Selection:
*-*-*
= Wang Ji (Jin dynasty) =

Chinese Jin dynasty official and rebel (c. 289–315)

Wang Ji (王机), courtesy name Lingming (令明; c.289 (Note: Wang Ji's biography in Book of Jin recorded that he was 17 (by East Asian reckoning) during Chen Hui's (brother of Chen Min) rebellion. The annals of Emperor Hui in Jin Shu and vol.86 of Zizhi Tongjian both recorded that Chen Hui was sent by his brother to attack Jiangzhou in the 12th month of the 2nd year of the Yongxing era; the month corresponds to 1 to 30 Jan 306 in the Julian calendar. By calculation, Wang's birth year should be c.289.) – September or October 315) was a Chinese rebel leader and official during the Jin dynasty (266–420). He occupied Guangzhou in c.312 and styled himself as inspector of the province. While he nominally submitted to the warlord Wang Dun, Wang Dun eventually ordered his subordinate Tao Kan to pacify Guangzhou; Wang Ji died of illness during the pacification.

==Life==
Wang Ji was from Changsha Commandery; his father Wang Yi (王毅; died c.306) (Note: According to Teng Xiu's biography in Book of Jin, Wang Yi was Administrator of Cangwu Commandery under Eastern Wu when Sun Hao surrendered to Jin in May 280; Wang and Teng both surrendered to Jin as well. Ji Han's biography recorded that Wang Yi was Inspector of Guangzhou when he died during Chen Min's rebellion and before Liu Hong.) had a stint as Inspector of Guangzhou, and was popular among the natives there. Wang Ji was said to be handsome and magnanimous.

In January 306, Chen Min sent his brother Chen Hui to attack Jiangzhou. At the age of 17 (by East Asian reckoning), Wang Ji led a band and helped to defeat Chen Hui. Wang's father Wang Yi probably died later that year. Wang Ji's elder brother Wang Ju (王矩; died c.306), courtesy name Lingshi (令式), was Administrator of Nanping. Due to his role in defeating Chen Hui, Wang Ju was appointed Inspector of Guangzhou, probably as his father's replacement, (Note: Ji Han's biography in Book of Jin recorded that while he was supposed to replace Wang Yi as Inspector of Guangzhou, with Liu Hong's death, he was asked to replace Liu as Inspector of Jingzhou; "Xingzhou" (刑州) was likely an erroneous entry.) but Ju died about a month after he reached Guangzhou.
*-*-*
Records provided:
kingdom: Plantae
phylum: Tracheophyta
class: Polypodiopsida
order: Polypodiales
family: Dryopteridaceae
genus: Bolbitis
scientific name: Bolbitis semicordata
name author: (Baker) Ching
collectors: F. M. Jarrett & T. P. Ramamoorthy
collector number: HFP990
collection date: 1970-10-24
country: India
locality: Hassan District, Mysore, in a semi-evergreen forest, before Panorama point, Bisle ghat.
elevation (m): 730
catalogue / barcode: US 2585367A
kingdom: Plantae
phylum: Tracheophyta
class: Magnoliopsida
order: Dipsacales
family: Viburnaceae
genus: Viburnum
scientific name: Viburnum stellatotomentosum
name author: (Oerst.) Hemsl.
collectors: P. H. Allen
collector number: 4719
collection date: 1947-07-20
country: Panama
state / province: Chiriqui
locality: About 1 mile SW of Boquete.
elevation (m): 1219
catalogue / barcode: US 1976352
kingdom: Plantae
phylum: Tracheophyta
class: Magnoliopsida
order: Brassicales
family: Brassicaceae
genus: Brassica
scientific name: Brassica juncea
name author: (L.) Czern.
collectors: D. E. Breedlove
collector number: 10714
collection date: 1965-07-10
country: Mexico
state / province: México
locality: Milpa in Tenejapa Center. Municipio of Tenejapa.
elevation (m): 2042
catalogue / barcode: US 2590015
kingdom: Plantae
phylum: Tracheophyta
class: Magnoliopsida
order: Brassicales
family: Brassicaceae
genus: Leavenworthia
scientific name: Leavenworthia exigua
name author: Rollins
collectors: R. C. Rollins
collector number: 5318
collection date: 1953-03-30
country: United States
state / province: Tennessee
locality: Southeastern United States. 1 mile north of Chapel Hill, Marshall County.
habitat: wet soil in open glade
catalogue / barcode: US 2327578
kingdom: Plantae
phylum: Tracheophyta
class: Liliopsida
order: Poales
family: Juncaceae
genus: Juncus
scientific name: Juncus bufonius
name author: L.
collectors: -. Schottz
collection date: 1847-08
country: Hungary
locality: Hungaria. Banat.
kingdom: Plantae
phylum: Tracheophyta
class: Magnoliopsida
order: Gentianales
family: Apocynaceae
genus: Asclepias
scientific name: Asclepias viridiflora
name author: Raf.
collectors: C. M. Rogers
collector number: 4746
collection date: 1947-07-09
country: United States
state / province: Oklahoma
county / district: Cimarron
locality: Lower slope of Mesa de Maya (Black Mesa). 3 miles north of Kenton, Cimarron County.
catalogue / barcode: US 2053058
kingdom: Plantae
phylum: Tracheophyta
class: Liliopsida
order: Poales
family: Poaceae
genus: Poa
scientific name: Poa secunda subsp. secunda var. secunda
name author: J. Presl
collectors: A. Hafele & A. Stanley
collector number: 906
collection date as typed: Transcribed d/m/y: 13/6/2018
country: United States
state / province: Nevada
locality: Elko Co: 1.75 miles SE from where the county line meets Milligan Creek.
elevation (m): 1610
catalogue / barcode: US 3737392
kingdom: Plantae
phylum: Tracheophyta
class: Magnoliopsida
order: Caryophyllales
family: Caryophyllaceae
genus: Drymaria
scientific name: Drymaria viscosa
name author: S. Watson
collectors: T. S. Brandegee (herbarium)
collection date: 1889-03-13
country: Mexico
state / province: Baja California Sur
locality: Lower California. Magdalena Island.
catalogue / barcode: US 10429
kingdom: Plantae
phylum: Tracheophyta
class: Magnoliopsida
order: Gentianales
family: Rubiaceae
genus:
*-*-*
Short task 1:
In the biography of Wang Ji, translate this sentence into Spanish: "Wang Ji was said to be handsome and magnanimous."
Short task 2:
The Wang Ji biography gives some names in Chinese characters. List every one of those character forms, each with the romanized name it belongs to.
Short task 3:
Continue the biography of Wang Ji from the point where it stops.

Answer 1:
Se decía que Wang Ji era apuesto y magnánimo.

Answer 2:
- 王机: Wang Ji
- 令明: Lingming
- 王毅: Wang Yi
- 王矩: Wang Ju
- 令式: Lingshi
- 刑州: Xingzhou

Answer 3:
Wang Ji later befriended Wang Cheng, younger brother of Wang Yan, who was then Inspector of Jingzhou as part of the "three rabbit burrows strategy" (狡兔三窟) Wang Yan had put forward to Sima Yue, Prince of Donghai and regent for Emperors Hui and Huai. (Note: Sima Yue based himself in Xiang county near Xuchang. The strategy was that if the north were to fall, he can choose to flee to Jingzhou or Qingzhou (with the Wang brothers' clansman Wang Dun as inspector) where the trusted inspector can host him. The plan fell through due to the circumstances that befell the two men, but Wang Cheng and Wang Dun were able to amass so much power in the south because of this. Dun in particular grew so powerful that he became a threat to the Eastern Jin regime until his death in August 324.) As Wang Ji admired Wang Cheng, he became a close friend of the latter. Wang Cheng reciprocated the affection; Wang Ji soon became an important henchman of Wang Cheng's rule.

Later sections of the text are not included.